D., Groupe Visuo-Spatial 2

D., que nous avons décrite dans une précédente vignette, éprouve de grandes difficultés à décrire le matériel et expliciter ses procédures. Dès la première séance, à l’occasion du retour effectué sur les évaluations dynamiques, elle montre d’emblée des difficultés dans l’utilisation du langage en visuo-spatial : "Il y avait deux ou trois machins et un dessin, on devait remettre dans l’ordre". Lors des trois premières séances, elle semble éprouver de réelles difficultés à employer un vocabulaire approprié et à expliciter clairement les notions liées aux orientations spatiales, aux différents plans ou encore aux positions relatives. Interrogée sur sa position dans l’espace par rapport à un camarade, elle répond "je suis à côté", puis invitée à continuer elle tente "il est à ma gauche"

tout en levant sa main afin de conforter sa réponse. Par exemple, lors de l’activité Toporama®, dans laquelle doit transmettre une information précise, à un camarade ses explications restent très approximatives : "avec des traits plus loin", "il y a un trait là comme ça", "au milieu dedans".
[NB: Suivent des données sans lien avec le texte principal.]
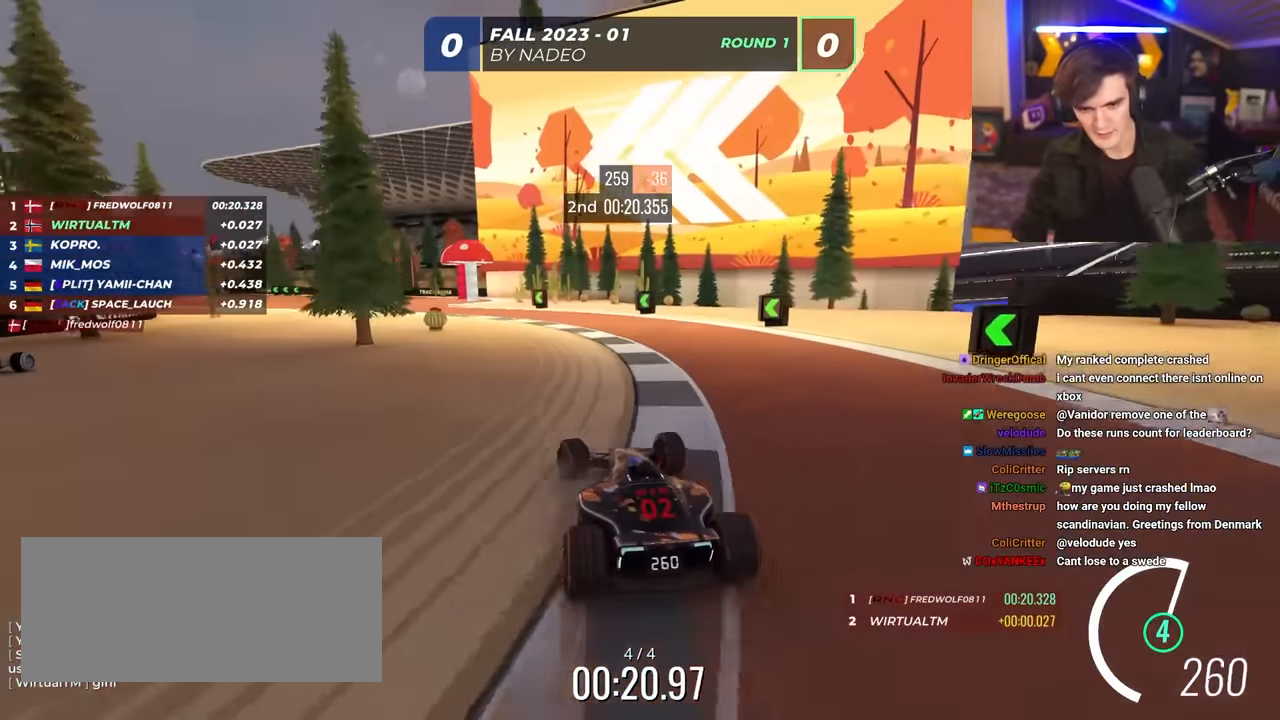
{"keys": ["left", "up"], "events": []}
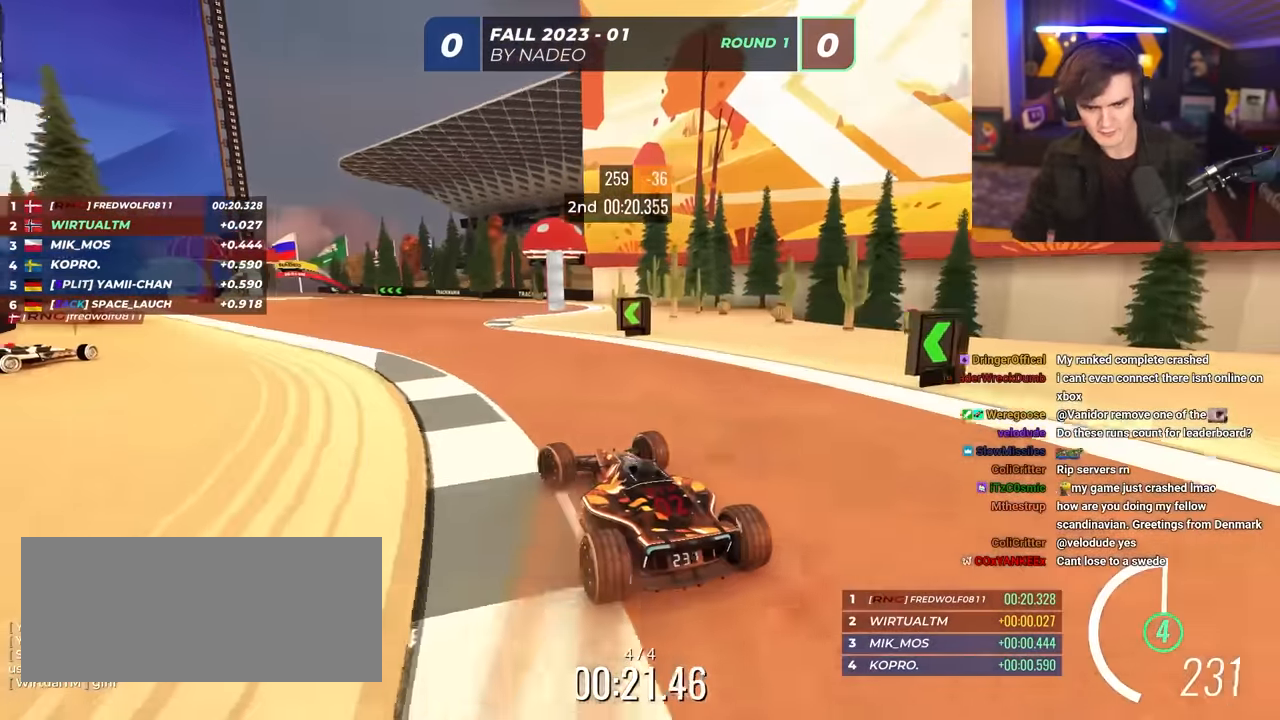
{"keys": ["up"], "events": [[133, "left", "up"], [183, "right", "down"], [400, "right", "up"]]}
Malgré cette difficulté princeps, elle s’empare au fur et à mesure du vocabulaire approprié et devient de plus en plus précise dans ses explicitations. Il semble que le passage à l’écrit l’ait beaucoup aidée, car c’est un moyen d’expression dans lequel elle se sent plus à l’aise. A la séance 4, elle devient en mesure de décrire précisément une illustration en utilisant un vocabulaire adapté et précis : "Il y a au 1er plan une maison, puis au 2ème plan il y a un chat avec un garçon à sa gauche".

Toujours en lien avec cette aisance à l’écrit, elle consigne les activités en fin de séance avec un style est clair et concis : "On a fait un exercice très bien qui consiste à mettre les pions à la bonne place"

(Séance 2), " On a parlé des pays et des orientations (nord, sud, est, ouest)" (Séance 5). A la dernière séance, nous avons travaillé avec les élèves à un niveau plus métacognitif, notamment en leur demandant quelles stratégies ils utilisaient lorsqu’ils révisaient un contrôle. D. a été l’une des premières à expliciter la manière dont elle procédait : "Je lis dans ma tête et après j’écris, comme ça je me rappelle ce que j’ai écrit". Cela montre bien comment le passage à l’écrit lui permet de se saisir du langage comme outil de pensée.